▸ **SOURCE EXTRACT**

-=-=-=-=-

Mussel disturbance dynamics: signatures of oceanographic forcing from local interactions.

Local interactions, biotic and abiotic, can have a strong influence on the large-scale properties of ecosystems. However, ecological models often explore the influence of local biotic interactions where physical disturbance is included as a large-scale and imposed source of variability but is not allowed to interact with biotic processes at the local scale. In marine intertidal communities dominated by mussels, wave disturbances create gaps in the mussel bed that recover through a successional sequence. We present a lattice model of mussel disturbance dynamics that allows local interactions between wave disturbance and mussel recolonization, in which each cell of the lattice can be empty, occupied by a mussel bed element, or disturbed (which corresponds to a newly disturbed cell that has unstable edges). As in natural ecosystems, wave disturbance can also spread from disturbed to adjacent occupied cells, and recolonization can also spread from occupied to adjacent empty cells. We first validate the local rules from artificial gap experiments and from natural gap monitoring along the Oregon coast. We analyze the properties of the model system as a function of different oceanographic forcings of productivity and disturbance. We show that the mussel bed can go through phase transitions characterized by a large sensitivity of mussel cover and patterns to oceanographic forcings but also that criticality (scale invariance) is observed over wide ranges of parameters, which suggests self-organization. We also show that spatial patterns in the intertidal can provide a robust signature of local processes and can inform about oceanographic regimes. We do so by comparing the large-scale patterns of the simulation (scaling exponents) with field data, which suggest that some experimental sites are close to criticality. Our results suggest that regional patterns in disturbed populations can be explained by local biotic and abiotic processes submitted to oceanographic forcing.

-=-=-=-=-

▸ **DATA SHOWN**
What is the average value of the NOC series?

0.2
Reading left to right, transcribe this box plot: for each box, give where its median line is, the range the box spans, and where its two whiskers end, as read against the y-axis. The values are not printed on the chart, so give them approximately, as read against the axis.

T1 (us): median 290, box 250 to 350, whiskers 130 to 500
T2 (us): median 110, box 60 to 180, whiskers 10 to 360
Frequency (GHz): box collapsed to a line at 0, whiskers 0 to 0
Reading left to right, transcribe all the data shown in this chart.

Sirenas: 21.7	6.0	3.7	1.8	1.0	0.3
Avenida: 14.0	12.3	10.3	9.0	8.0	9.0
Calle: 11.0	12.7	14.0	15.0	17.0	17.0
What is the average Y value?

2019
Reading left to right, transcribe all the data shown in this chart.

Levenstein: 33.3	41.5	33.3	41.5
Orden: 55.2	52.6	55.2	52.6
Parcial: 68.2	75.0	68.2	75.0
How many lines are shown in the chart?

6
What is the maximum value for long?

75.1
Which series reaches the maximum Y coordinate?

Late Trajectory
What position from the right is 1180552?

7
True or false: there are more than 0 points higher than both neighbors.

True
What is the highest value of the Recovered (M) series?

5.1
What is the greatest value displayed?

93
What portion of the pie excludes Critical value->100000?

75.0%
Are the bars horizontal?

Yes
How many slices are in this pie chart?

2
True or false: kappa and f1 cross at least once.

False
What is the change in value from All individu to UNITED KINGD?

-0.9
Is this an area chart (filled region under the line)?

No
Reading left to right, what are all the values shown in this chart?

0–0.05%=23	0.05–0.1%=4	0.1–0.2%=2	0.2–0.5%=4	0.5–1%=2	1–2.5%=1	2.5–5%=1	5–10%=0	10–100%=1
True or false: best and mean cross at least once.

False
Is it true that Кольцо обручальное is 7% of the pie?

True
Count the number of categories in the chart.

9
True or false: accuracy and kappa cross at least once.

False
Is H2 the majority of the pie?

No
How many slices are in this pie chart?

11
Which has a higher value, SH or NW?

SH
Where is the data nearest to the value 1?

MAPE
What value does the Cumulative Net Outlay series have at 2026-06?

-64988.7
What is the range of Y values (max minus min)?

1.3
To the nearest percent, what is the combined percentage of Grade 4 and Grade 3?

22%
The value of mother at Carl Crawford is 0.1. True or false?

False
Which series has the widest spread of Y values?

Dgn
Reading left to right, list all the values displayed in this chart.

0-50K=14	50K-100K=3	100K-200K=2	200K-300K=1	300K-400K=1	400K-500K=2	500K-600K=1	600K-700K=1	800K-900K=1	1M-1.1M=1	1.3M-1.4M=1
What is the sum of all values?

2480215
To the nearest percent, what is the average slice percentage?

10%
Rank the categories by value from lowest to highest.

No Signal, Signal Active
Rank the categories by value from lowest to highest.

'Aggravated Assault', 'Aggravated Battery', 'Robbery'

-=-=-=-=-

▸ **WHAT TO DO**
In the mussel disturbance abstract, what three states can each cell of the lattice model take?

▸ **WRITTEN ANSWER**
Empty, occupied by a mussel bed element, or disturbed.